**Problems to work on**:
A) In the opinion piece on asylum seeker housing, which private company threatened to change the locks on accommodation in Glasgow?
B) Continue the opinion piece on asylum seeker housing in Glasgow from its last sentence.

** Selected passage follows **

I WROTE a letter to Prime Minister Tony Blair when I was 11, back in 1997, to suggest that people were wrong when they believed there was “no room” in Britain to house asylum seekers: in the innocence of my youth I pointed out that the Royal Family had a lot of palaces and land, and there would probably be quite a lot of room there.

It was so wonderfully simplistic in my mind back then, but even now I still think I had the right idea. When there are lots of vulnerable people who need help, the rich and privileged are in the best position to muck in – they’ve got plenty to go around. This was how the world was supposed to work, I thought. If nothing else, how could people be so cruel and heartless as to just stand by and watch as others lived in fear?

My pleas fell on deaf ears, of course, and here we are more than 20 years later and I’m a lot less patient with those worn-out old claims about a rich country having not enough room and not enough resources to do more to help those who need it most.

In the latest episode of cruelty on display, private company Serco has threatened to change the locks in Glasgow accommodation currently housing asylum seekers. There has been disbelief about the policy, and Glasgow City Council appears to have been taken by surprise at the sudden, aggressive approach.

** End of Selected passage **
** Source information follows **

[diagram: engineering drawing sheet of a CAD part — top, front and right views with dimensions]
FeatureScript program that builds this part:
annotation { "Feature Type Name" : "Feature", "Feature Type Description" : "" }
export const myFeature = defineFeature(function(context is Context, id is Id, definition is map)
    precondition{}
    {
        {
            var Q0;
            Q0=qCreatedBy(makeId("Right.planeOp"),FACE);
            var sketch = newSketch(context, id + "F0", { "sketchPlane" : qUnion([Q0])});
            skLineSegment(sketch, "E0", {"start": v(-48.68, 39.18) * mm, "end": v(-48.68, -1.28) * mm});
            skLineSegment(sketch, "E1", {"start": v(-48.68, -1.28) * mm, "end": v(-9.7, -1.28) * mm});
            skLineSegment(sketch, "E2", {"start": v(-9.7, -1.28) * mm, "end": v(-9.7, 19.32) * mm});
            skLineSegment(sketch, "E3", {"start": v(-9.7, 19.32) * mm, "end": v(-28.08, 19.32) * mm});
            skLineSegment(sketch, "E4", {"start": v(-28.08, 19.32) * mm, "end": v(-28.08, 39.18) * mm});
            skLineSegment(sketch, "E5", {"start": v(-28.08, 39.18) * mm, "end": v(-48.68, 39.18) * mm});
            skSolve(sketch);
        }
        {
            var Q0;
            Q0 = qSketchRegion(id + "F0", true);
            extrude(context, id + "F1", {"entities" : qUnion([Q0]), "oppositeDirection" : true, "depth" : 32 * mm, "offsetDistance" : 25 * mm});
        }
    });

** End of Source information **

**Task results**:
A) Serco

B)
Jennifer Layden, Glasgow City Council’s spokesperson on equalities, said it had been “completely blind-sided”. Serco only gave authorities a few days’ notice of the plan, and there has been panic among officials and campaigners – not to mention the abject terror asylum seekers must be feeling at the prospect.

Serco – a private contractor hired by the Government to manage housing for asylum seekers – claims that the policy applies only towards those whose asylum applications have failed, and it says that the Home Office does not fund it to continue providing housing for such individuals after that point.

At this stage I’m barely containing my fury at the nerve of a multibillion-pound company, which just happens to run a swathe of public services up and down the country on behalf of the Government – at the taxpayer’s expense – making this a question of money. The Government has outsourced an incredible amount of work to Serco, including running prisons, border security tasks, a number of transport services, facility management in our health services, and multiple contracts related to defence.

Serco is a corporate giant and it has been plagued with criticism over a string of failures and controversies. In 2017, the Paradise Papers leaks revealed that an offshore law firm found Serco to be a “high-risk” client following a risk assessment, and it had particular concerns over allegations of fraud and cover-ups, as well as its general “history of problems, failures, fatal errors and overcharging”.

It’s hard to overstate just how deeply embedded Serco is in how the country runs. It holds contracts for so many public services that the country would face a crisis if anything went wrong – and don’t think that it can’t: remember the collapse of Carillion? It was an outsourcing rival and Serco hoovered up a number of the contracts left hanging in the air after the company went under. The episode prompted a brief national conversation about the folly of trusting mega-money giants

with important public services, but there is no appetite for change amongst this Tory Government.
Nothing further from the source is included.